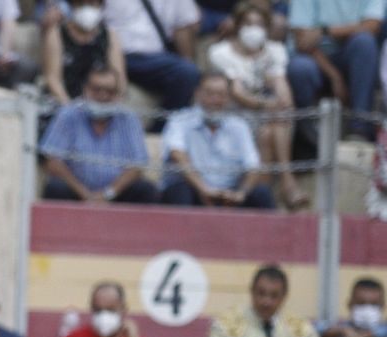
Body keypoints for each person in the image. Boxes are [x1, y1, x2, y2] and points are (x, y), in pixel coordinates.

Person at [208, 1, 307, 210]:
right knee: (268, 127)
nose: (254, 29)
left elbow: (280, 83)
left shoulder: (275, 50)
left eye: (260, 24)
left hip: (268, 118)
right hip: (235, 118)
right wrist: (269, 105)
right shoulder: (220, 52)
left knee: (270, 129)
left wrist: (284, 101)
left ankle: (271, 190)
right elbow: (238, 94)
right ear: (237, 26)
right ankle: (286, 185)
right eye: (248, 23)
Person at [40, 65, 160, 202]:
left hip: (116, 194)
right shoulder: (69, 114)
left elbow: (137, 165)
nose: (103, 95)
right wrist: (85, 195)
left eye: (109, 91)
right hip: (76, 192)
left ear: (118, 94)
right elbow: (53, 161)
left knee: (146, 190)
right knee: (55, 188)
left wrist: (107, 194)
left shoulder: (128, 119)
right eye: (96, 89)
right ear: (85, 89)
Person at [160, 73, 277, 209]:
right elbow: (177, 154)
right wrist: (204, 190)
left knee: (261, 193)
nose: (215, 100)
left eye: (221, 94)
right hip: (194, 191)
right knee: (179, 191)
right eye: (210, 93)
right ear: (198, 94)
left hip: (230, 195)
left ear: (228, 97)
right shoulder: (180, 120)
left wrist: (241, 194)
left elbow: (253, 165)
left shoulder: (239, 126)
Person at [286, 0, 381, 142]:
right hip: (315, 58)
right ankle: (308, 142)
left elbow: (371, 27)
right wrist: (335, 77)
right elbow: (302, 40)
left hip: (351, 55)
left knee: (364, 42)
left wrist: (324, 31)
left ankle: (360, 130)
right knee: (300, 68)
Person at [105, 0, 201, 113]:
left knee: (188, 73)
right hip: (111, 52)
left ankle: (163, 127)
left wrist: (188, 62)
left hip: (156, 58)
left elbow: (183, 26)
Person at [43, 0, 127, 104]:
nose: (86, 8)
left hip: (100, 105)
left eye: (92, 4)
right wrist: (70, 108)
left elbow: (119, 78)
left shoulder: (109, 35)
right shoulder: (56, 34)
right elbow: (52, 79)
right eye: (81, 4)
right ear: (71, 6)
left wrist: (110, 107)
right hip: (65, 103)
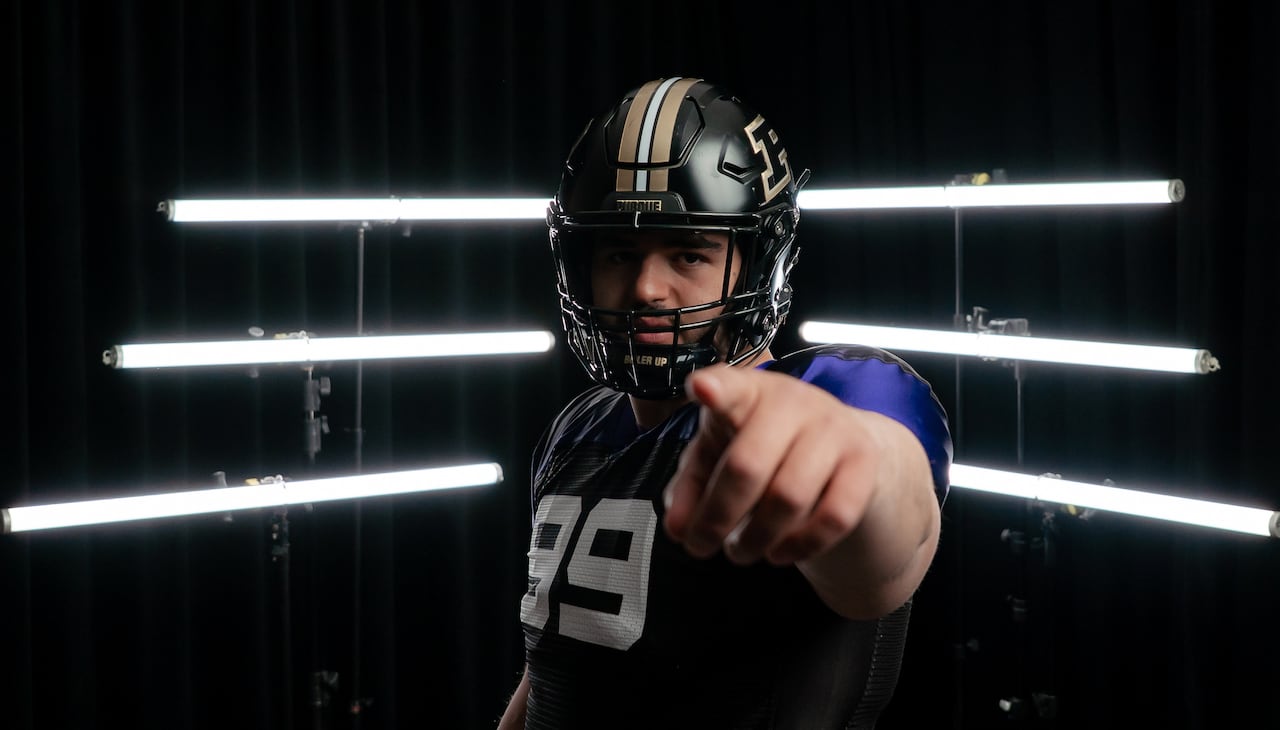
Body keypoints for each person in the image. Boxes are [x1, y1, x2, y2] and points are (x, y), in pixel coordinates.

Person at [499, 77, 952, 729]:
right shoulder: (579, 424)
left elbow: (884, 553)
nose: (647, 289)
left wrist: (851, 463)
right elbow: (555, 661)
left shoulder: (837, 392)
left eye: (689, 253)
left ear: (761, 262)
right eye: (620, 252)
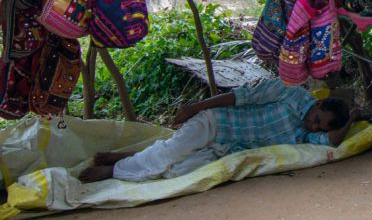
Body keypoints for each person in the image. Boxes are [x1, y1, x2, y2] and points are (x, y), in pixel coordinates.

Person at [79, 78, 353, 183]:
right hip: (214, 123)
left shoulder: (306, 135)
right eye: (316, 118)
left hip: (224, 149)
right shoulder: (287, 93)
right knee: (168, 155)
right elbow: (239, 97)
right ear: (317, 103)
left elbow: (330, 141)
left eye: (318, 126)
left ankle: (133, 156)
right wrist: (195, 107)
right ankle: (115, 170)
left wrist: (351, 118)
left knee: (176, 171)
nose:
────────
All of the material above is to be retyped verbatim, with its pictures omitted.

Body keypoints for each person in the image. Boxes are [x1, y1, x2, y2] and points are (x, y), in pixel coordinates.

Person at [208, 1, 307, 210]:
right knee: (268, 127)
nose: (254, 29)
left elbow: (280, 83)
left shoulder: (275, 50)
left eye: (260, 24)
left hip: (268, 118)
right hip: (235, 118)
right wrist: (269, 105)
right shoulder: (220, 52)
left knee: (270, 129)
left wrist: (284, 101)
left ankle: (271, 190)
right elbow: (238, 94)
right ear: (237, 26)
right ankle: (286, 185)
right eye: (248, 23)
Person at [40, 65, 160, 202]:
left hip: (116, 194)
right shoulder: (69, 114)
left elbow: (137, 165)
nose: (103, 95)
right wrist: (85, 195)
left eye: (109, 91)
right hip: (76, 192)
left ear: (118, 94)
right elbow: (53, 161)
left knee: (146, 190)
right knee: (55, 188)
left wrist: (107, 194)
left shoulder: (128, 119)
right eye: (96, 89)
right ear: (85, 89)
Person at [160, 73, 277, 209]:
right elbow: (177, 154)
right wrist: (204, 190)
left knee: (261, 193)
nose: (215, 100)
left eye: (221, 94)
right hip: (194, 191)
right knee: (179, 191)
right eye: (210, 93)
right ear: (198, 94)
left hip: (230, 195)
left ear: (228, 97)
right shoulder: (180, 120)
left wrist: (241, 194)
left elbow: (253, 165)
left shoulder: (239, 126)
Person at [286, 0, 381, 142]:
right hip: (315, 58)
right ankle: (308, 142)
left elbow: (371, 27)
right wrist: (335, 77)
right elbow: (302, 40)
left hip: (351, 55)
left knee: (364, 42)
left wrist: (324, 31)
left ankle: (360, 130)
right knee: (300, 68)
Person at [105, 0, 201, 113]:
left knee: (188, 73)
right hip: (111, 52)
left ankle: (163, 127)
left wrist: (188, 62)
left hip: (156, 58)
left elbow: (183, 26)
Person at [43, 0, 127, 104]:
nose: (86, 8)
left hip: (100, 105)
left eye: (92, 4)
right wrist: (70, 108)
left elbow: (119, 78)
left shoulder: (109, 35)
right shoulder: (56, 34)
right elbow: (52, 79)
right eye: (81, 4)
right ear: (71, 6)
left wrist: (110, 107)
right hip: (65, 103)
Body keypoints for each person in the image. Boxes are [x1, y1, x2, y2] and points are (x, y), in pixel coordinates.

Person at [499, 77, 952, 729]:
right shoulder: (579, 424)
left elbow: (884, 553)
nose: (647, 289)
left wrist: (851, 463)
right elbow: (555, 661)
left shoulder: (837, 392)
left eye: (689, 253)
left ear: (761, 262)
right eye: (620, 252)
Body keypoints for each person in the image. Boxes are [x1, y1, x2, y2] and points are (x, y), in pixel coordinates.

Person at [79, 78, 353, 183]:
right hip: (214, 123)
left shoulder: (306, 135)
right eye: (316, 118)
left hip: (224, 149)
right shoulder: (287, 93)
right knee: (168, 155)
right elbow: (239, 97)
right ear: (317, 103)
left elbow: (330, 141)
left eye: (318, 126)
left ankle: (133, 156)
right wrist: (195, 107)
right ankle: (115, 170)
left wrist: (351, 118)
left knee: (176, 171)
nose:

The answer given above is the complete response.